This video will self-destruct in 4 minutes and 4 seconds. That’s the time it takes the Calvin Harris music video „My Way“ directed by Emil Nava, to evaporate in a storm of glitches, both digital and natural.
As commentators have argued, Harris’ song may well be understood as hinting at the break-up between the artist and his former girlfriend singer Taylor Swift. The self-destroying imagery of Navas video thus may be read as a metaphor, taking the process of breaking-up literally, turning it into aesthetic concept: Till glitches do us part. More interestingly however, the unstable imagery of Nava’s video not only stands for those small incidents and irritations which will eventually lead to the end of any relationship, but rather reflect on the properties of the electronic medium as such. Picking up on Yvonne Spielmann’s notion of video as the „self-reflexive medium“ whose visuals „can properly be described as image only if we keep in mind that the electronic image is a constantly moving flow of signals“ the disfiguring glitches in Nava’s video are nothing but figurations of the mediums own transformative qualities. „Because of its flexible, nonfixed, and unstable structure, video is an easy tool to adapt to all different kinds of media. […] And because it cannot have many features of its own, it does not constitute a real medium, but rather holds the position of an intermediary state, somewhere on the continuum between analogue and digital computers.“ This continuum between analogue and digital is also the realm of the glitch, as symptom both of hard- as well as software disfunction. And while the stupendous visual effects in „My Way“ may all be the result of digital wizardry, the video presents these as a mere continuation of those glitch-effects for which no computer is needed: a flicker of sunlight between the leaves blinding us, sand whirling up behind a car, a twitching hand hidden underneath the table.
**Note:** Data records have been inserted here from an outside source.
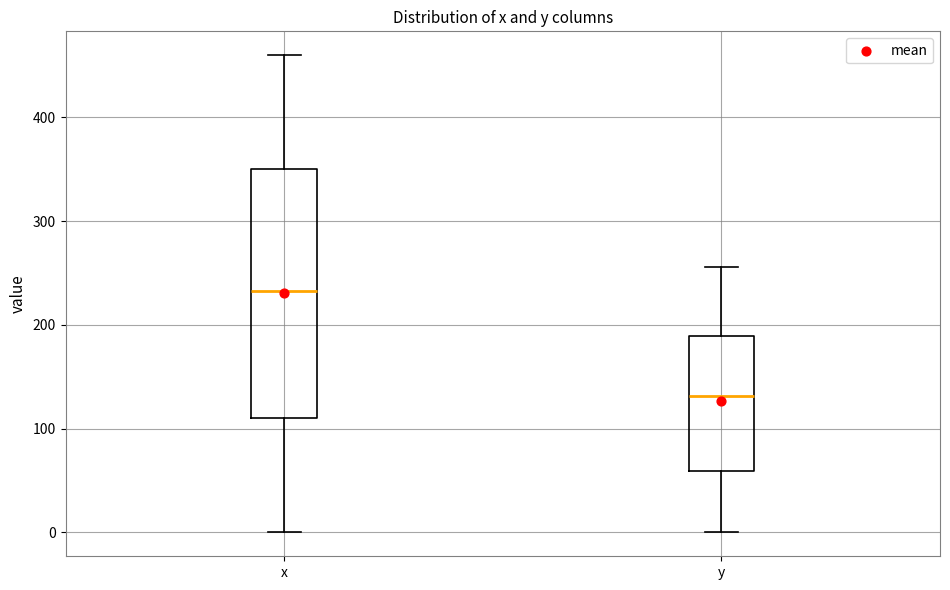

Which box has the highest median line?

x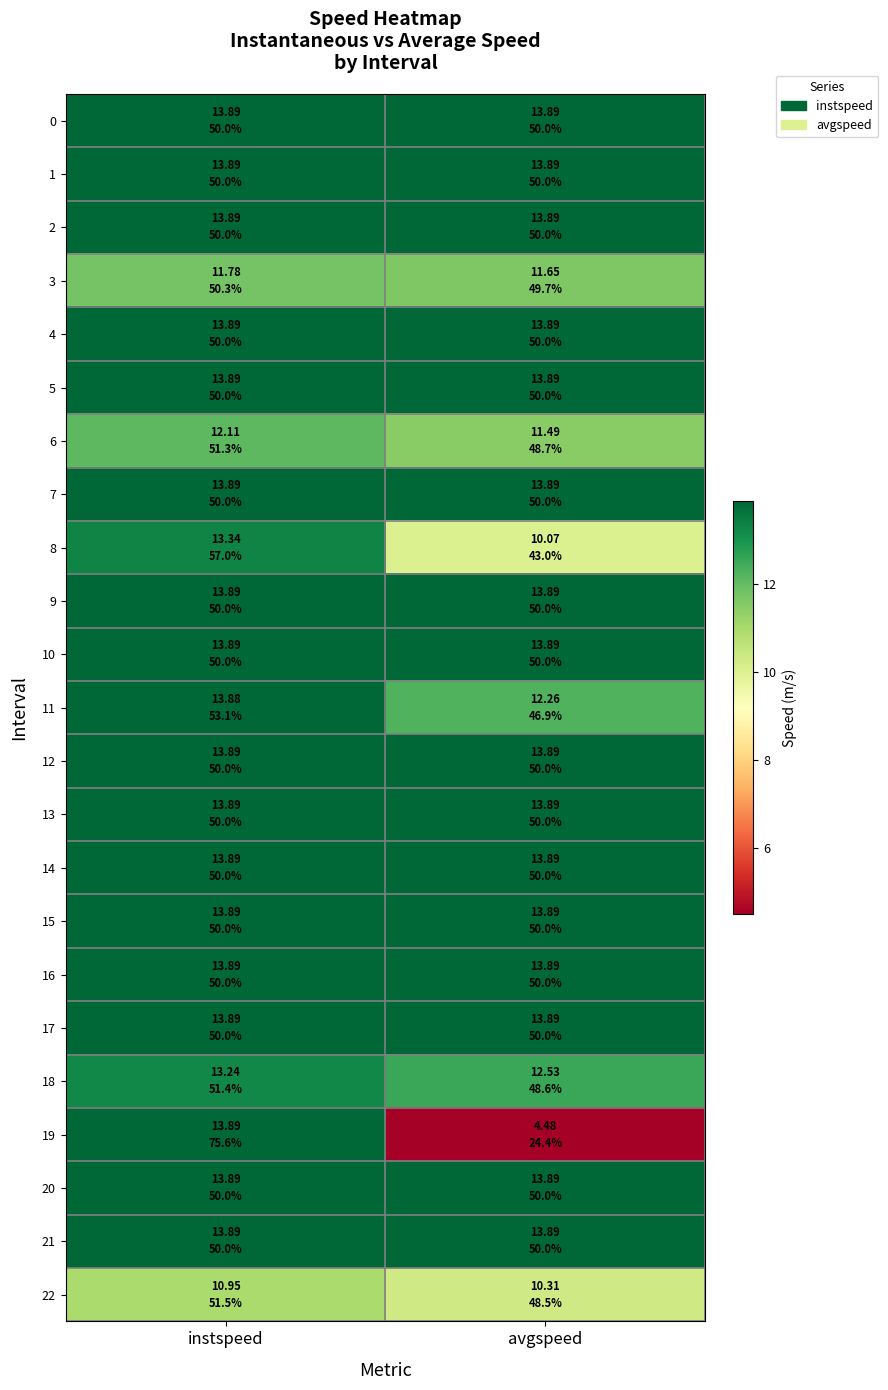

Reading left to right, transcribe all the data shown in this chart.

0: instspeed=13.9	avgspeed=13.9
1: instspeed=13.9	avgspeed=13.9
2: instspeed=13.9	avgspeed=13.9
3: instspeed=11.8	avgspeed=11.6
4: instspeed=13.9	avgspeed=13.9
5: instspeed=13.9	avgspeed=13.9
6: instspeed=12.1	avgspeed=11.5
7: instspeed=13.9	avgspeed=13.9
8: instspeed=13.3	avgspeed=10.1
9: instspeed=13.9	avgspeed=13.9
10: instspeed=13.9	avgspeed=13.9
11: instspeed=13.9	avgspeed=12.3
12: instspeed=13.9	avgspeed=13.9
13: instspeed=13.9	avgspeed=13.9
14: instspeed=13.9	avgspeed=13.9
15: instspeed=13.9	avgspeed=13.9
16: instspeed=13.9	avgspeed=13.9
17: instspeed=13.9	avgspeed=13.9
18: instspeed=13.2	avgspeed=12.5
19: instspeed=13.9	avgspeed=4.5
20: instspeed=13.9	avgspeed=13.9
21: instspeed=13.9	avgspeed=13.9
22: instspeed=11.0	avgspeed=10.3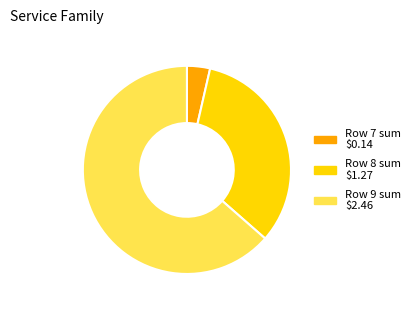

Is there any slice that represents more than half of the pie?

Yes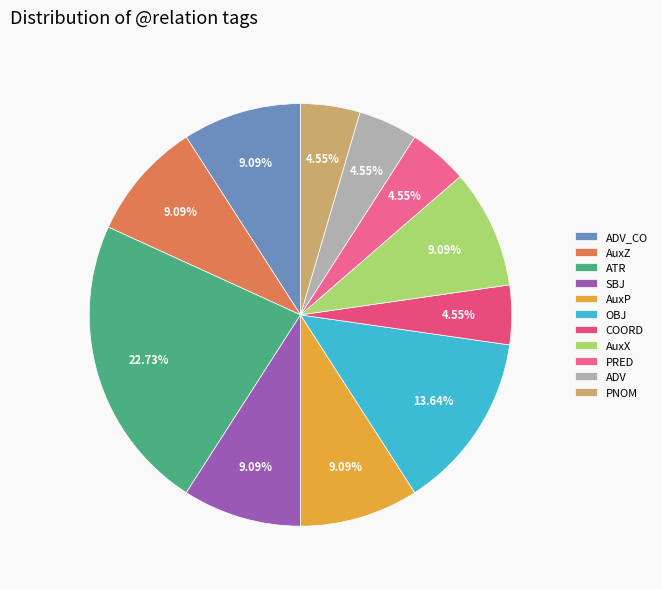

How many slices are in this pie chart?

11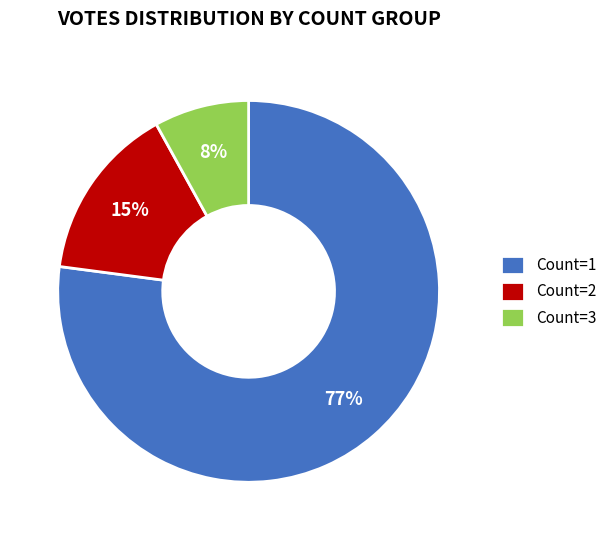

How many slices are in this pie chart?

3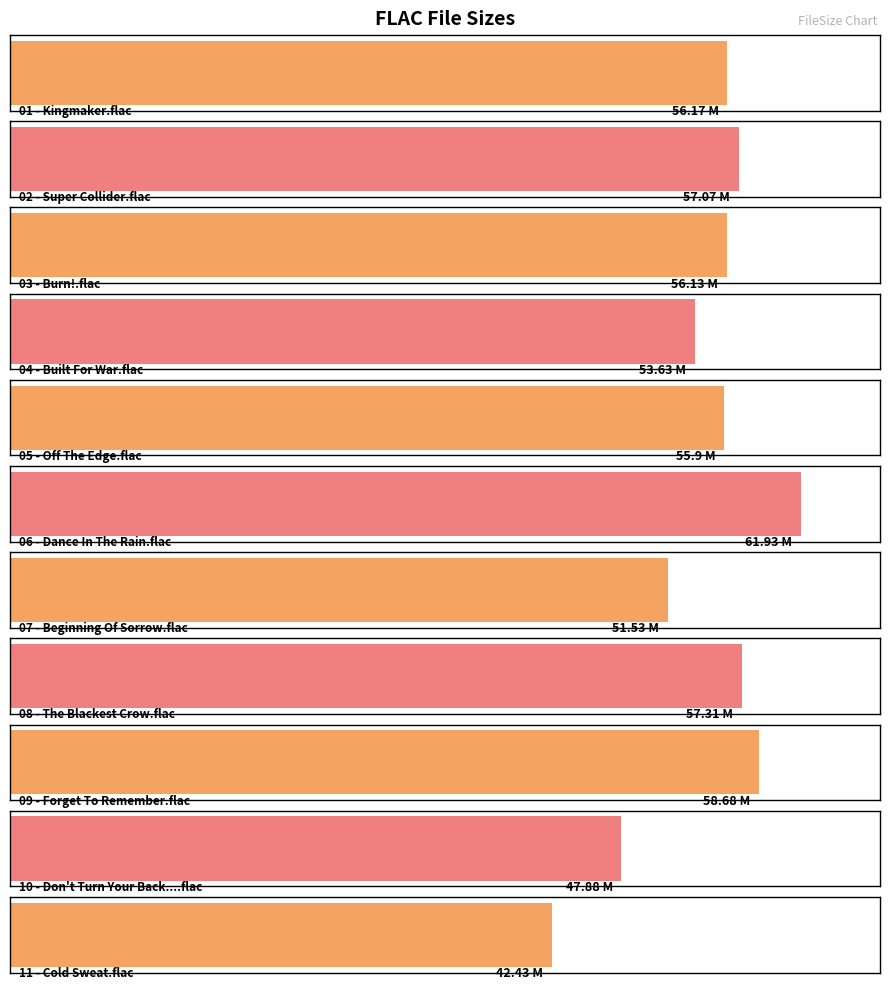

Reading right to left, what are all the values shown in this chart?

42.4	47.9	58.7	57.3	51.5	61.9	55.9	53.6	56.1	57.1	56.2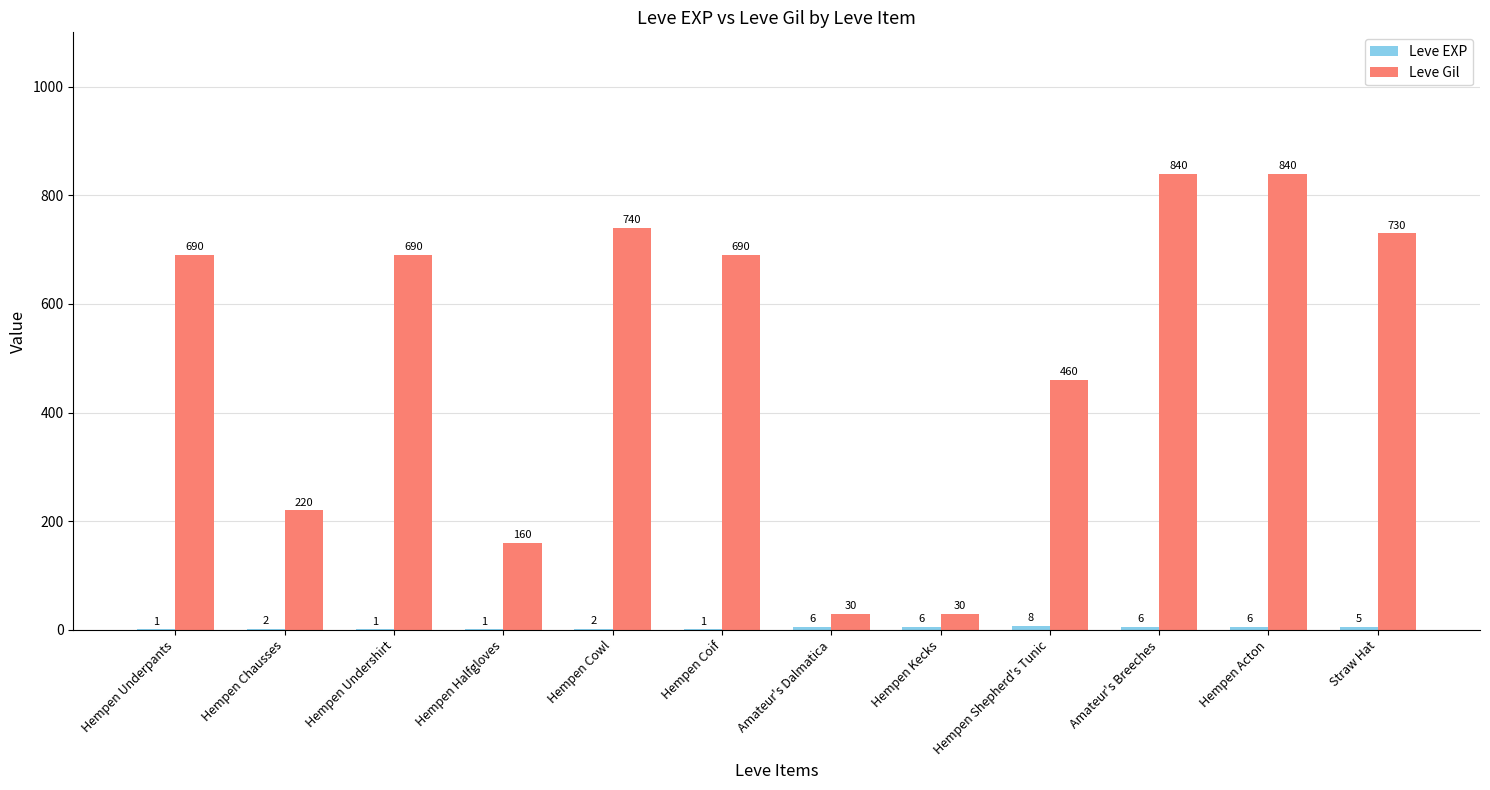

What is the sum of all Leve Gil values?

6120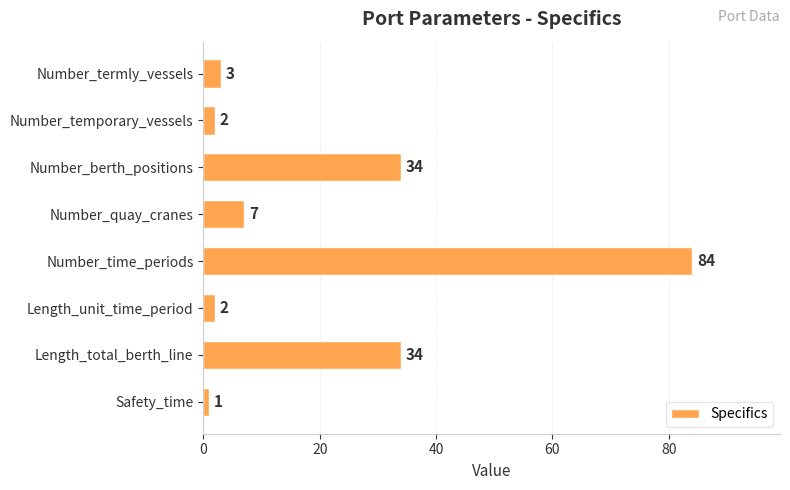

Reading top to bottom, transcribe all the data shown in this chart.

3	2	34	7	84	2	34	1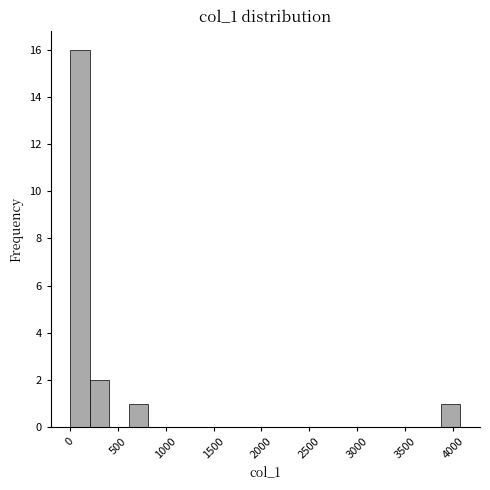

What is the height of the bar covering 200 to 400 on the x-axis? Neither the bar edges nor the heights are printed on the chart, so give them approximately, as read against the axes.

2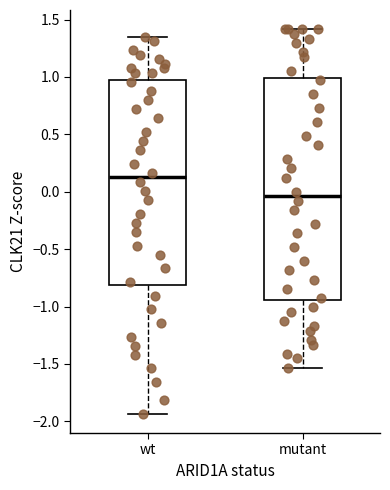

Reading left to right, transcribe this box plot: for each box, give where its median line is, the range the box spans, and where its two whiskers end, as read against the y-axis. The values are not printed on the chart, so give them approximately, as read against the axis.

wt: median 0.10, box -0.80 to 1.00, whiskers -1.95 to 1.35
mutant: median -0.05, box -0.95 to 1.00, whiskers -1.55 to 1.40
Is it, that through being confronted with digital glitches, we begin to see those little incidences all around us as natural glitches? Or are we fascinated by the instabilities of digital imagery because we re-encounter something in them, we already know so well? In any case, what glitches are breaking up, is ultimately the false distinction between the natural and the digital. They affect us, both virtually and viscerally, putting us in the intermediary state video is said to occupy.